Tapi, sekali lagi aku katakan, aku wanita yang rapuh… aku ingin dimengerti, aku
juga ingin berbagi beban bersama orang lain. Tapi mengapa semua itu dikatakan
sebagai mengeluh, salahkah jika aku ingin berbagi, salahkah jika aku ingin
bercerita, berat semua kalau harus aku tanggung sendiri. Entahlah, mungkin
tulisan ini pun dikatakan sebagai keluhan, mungkin orang lain pun akan bosan
mendengarnya. Pantai… aku harap orang itu bukan kamu, aku ingin selalu
bercerita tentang beban dan masalahku… karena dengan bercerita semua terasa
ringan, setidaknya aku bisa sedikit bernafas lega, mengirup udara pantai yang
menyejukkan. Saat tak ada lagi yang bersedia menjadi pendengarku, biarlah aku
bercerita padamu. Aku ingin semua dapat kau simpan menjadi rahasia kita.
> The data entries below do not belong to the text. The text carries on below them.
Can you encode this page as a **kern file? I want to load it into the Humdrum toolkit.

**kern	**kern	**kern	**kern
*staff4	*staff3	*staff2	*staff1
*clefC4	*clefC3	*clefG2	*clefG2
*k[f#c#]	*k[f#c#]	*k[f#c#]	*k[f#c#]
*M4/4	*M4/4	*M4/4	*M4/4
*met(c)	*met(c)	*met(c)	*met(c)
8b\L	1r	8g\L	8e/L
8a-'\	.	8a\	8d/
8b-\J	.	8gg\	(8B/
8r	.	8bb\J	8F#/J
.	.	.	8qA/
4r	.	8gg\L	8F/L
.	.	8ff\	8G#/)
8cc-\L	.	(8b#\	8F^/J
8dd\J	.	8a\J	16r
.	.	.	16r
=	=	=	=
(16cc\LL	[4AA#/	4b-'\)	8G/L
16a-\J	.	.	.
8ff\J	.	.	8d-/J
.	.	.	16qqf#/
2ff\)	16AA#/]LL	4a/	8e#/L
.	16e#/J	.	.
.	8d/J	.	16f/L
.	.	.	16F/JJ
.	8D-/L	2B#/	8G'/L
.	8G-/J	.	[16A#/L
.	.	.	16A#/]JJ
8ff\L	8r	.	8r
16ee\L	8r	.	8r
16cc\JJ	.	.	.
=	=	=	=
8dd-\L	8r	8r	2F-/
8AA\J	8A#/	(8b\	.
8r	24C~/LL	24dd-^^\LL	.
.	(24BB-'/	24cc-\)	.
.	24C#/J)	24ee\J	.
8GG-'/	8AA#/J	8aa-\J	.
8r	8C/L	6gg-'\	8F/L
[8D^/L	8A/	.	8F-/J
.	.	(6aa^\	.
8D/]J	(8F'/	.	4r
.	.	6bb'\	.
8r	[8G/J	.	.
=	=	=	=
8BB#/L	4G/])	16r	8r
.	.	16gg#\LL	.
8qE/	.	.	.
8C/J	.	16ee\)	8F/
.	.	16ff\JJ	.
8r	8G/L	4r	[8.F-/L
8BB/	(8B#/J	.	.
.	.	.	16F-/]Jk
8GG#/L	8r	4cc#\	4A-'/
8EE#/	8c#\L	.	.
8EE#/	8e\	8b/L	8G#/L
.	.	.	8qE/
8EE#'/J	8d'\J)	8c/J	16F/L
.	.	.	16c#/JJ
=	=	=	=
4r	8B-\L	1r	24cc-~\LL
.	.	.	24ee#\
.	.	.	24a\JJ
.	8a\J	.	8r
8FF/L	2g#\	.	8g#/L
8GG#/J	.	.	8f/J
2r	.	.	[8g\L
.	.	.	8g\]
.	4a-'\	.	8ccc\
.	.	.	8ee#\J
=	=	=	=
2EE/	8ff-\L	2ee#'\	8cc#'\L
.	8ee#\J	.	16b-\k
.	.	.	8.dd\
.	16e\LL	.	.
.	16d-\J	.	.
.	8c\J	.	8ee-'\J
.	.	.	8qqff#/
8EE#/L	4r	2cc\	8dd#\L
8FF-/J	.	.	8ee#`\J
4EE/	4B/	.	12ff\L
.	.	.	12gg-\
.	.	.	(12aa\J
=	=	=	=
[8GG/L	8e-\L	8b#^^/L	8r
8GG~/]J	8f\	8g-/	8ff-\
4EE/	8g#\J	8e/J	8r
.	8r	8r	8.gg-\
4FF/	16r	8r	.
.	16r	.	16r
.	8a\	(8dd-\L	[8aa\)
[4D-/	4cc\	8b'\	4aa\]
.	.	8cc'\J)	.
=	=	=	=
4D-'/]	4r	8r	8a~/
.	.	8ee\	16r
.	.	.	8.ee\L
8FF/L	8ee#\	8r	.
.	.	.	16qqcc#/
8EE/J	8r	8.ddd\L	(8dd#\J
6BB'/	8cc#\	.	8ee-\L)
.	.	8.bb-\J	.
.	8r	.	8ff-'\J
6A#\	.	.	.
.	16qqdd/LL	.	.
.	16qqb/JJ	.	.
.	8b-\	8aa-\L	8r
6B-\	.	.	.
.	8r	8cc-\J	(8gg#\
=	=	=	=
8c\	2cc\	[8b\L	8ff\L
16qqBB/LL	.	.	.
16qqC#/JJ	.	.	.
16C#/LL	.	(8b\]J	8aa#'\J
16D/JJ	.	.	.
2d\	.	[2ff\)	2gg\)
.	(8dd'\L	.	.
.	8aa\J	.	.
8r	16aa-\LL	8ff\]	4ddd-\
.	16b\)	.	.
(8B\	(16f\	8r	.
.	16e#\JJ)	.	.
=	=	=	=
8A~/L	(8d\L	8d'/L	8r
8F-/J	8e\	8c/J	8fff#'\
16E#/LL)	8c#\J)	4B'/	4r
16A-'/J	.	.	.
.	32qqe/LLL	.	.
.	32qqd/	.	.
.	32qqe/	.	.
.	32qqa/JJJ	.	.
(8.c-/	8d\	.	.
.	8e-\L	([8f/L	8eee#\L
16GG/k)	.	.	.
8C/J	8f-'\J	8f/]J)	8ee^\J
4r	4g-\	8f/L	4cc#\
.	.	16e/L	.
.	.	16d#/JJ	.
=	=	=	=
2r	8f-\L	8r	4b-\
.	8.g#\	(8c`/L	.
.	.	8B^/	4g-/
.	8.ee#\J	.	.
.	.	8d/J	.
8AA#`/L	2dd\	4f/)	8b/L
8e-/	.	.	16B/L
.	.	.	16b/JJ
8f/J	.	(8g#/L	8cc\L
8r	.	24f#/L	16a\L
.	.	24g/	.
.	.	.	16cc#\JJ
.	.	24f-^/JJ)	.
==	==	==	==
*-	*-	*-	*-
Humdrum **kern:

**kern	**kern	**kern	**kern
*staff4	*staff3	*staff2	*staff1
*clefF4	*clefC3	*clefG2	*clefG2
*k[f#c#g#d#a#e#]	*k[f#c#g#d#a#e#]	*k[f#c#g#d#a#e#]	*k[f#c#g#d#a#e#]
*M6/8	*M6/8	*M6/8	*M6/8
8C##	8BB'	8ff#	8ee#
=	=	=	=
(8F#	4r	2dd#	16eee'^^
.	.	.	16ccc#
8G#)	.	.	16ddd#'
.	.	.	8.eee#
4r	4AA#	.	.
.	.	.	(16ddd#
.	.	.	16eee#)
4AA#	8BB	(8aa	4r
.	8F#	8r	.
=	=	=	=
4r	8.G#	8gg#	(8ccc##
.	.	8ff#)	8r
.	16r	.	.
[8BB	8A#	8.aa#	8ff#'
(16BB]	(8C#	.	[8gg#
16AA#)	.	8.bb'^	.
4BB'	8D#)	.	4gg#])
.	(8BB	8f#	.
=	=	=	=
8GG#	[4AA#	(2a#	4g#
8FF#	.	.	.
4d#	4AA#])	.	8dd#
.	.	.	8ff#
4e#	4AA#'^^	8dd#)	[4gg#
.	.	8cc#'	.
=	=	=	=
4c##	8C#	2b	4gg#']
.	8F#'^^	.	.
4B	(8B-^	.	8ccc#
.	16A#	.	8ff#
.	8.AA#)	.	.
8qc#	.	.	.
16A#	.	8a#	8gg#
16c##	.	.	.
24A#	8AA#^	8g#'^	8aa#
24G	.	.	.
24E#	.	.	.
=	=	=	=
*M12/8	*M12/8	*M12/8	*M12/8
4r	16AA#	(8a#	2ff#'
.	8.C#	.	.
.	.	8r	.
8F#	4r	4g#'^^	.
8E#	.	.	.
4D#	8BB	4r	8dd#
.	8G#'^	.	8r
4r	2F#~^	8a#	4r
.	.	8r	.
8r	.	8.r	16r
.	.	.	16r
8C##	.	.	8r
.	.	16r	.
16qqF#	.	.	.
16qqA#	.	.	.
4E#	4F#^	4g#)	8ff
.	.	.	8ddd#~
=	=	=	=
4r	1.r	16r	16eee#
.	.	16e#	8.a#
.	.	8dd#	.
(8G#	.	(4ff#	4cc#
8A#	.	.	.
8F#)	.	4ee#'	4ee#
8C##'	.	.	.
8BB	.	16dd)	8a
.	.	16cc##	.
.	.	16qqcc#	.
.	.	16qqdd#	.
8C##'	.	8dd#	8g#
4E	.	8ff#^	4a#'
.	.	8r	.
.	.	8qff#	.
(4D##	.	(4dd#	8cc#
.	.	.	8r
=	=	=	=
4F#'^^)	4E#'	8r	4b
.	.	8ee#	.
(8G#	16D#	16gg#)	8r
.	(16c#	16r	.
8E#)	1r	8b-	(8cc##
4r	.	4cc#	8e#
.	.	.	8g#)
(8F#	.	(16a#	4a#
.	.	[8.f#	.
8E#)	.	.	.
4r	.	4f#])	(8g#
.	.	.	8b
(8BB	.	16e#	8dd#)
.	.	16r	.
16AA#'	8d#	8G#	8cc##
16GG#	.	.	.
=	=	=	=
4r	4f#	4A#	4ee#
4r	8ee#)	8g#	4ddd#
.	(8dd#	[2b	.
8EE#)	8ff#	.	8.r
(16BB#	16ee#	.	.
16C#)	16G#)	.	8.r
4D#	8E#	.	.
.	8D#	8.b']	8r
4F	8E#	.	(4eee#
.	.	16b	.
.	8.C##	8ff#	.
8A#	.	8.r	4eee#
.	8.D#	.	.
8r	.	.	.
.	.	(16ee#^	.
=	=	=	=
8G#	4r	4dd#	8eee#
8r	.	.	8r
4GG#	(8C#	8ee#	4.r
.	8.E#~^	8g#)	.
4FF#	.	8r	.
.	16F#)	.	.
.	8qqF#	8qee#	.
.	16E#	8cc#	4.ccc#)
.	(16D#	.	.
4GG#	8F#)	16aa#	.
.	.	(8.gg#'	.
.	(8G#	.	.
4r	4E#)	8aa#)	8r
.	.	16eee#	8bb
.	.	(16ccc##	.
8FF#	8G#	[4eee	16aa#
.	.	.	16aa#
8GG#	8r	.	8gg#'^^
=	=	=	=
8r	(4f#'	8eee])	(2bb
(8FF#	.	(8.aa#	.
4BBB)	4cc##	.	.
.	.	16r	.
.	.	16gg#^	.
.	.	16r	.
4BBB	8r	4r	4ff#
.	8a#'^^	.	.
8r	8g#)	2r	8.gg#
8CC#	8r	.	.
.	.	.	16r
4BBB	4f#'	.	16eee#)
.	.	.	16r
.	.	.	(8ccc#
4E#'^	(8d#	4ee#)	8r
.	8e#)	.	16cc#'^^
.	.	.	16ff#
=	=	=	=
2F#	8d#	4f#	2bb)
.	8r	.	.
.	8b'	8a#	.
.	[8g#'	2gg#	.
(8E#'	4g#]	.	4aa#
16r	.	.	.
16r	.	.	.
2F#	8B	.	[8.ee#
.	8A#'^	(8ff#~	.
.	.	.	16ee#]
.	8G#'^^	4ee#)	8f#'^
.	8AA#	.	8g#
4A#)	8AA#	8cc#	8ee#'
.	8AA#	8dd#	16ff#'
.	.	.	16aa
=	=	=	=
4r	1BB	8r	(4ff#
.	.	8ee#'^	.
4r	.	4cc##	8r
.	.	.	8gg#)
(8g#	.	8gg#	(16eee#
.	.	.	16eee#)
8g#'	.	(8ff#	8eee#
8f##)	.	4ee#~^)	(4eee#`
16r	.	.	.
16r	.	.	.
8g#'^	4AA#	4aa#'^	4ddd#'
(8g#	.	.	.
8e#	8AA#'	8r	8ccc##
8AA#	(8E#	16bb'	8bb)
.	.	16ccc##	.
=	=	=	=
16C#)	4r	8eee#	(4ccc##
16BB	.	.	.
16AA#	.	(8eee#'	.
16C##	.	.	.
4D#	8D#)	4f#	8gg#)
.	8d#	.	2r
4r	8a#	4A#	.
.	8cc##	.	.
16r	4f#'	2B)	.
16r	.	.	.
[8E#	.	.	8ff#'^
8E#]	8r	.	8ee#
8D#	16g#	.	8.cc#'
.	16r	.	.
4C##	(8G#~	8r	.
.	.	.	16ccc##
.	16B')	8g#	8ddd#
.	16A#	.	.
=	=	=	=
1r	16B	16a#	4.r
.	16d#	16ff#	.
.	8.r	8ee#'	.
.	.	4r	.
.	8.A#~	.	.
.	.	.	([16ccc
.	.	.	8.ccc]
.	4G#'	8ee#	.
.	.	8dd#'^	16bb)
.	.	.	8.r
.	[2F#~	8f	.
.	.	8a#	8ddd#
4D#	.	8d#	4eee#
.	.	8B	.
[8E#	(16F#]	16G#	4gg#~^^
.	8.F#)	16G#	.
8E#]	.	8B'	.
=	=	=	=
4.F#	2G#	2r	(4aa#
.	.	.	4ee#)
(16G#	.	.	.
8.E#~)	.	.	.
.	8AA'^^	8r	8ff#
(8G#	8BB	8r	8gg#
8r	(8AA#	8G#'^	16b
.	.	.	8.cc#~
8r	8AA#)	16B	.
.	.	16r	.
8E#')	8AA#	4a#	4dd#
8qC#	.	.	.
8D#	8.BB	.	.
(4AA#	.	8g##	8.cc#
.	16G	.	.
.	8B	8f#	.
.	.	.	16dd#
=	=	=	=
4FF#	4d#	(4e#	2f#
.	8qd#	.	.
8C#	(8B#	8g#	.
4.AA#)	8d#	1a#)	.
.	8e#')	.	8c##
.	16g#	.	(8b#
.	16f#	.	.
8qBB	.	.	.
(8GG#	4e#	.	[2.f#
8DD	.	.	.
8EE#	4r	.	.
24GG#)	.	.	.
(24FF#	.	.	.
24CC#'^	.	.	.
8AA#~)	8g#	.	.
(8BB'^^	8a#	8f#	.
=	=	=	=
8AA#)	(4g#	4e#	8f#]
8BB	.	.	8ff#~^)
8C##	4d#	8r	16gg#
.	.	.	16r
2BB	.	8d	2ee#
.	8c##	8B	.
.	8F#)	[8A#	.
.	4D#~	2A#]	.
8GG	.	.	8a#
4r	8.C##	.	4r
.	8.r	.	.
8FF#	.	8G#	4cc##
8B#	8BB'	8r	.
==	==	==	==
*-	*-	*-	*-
Berapa
banyak jeritan hati, air mata yang jatuh, keluhan yang keluar, biarlah
menjadi rahasia aku dan kamu. Karena aku
tak tahu sampai kapan lisan ini dapat terus bercerita , sampai kapan pundak ini
dapat menopang amanah, dan sampai kapan lagi kaki ini dapat kuat tegak berdiri,
aku tak tahu… dan jika saat itu tiba, aku ingin kau tetap disisiku .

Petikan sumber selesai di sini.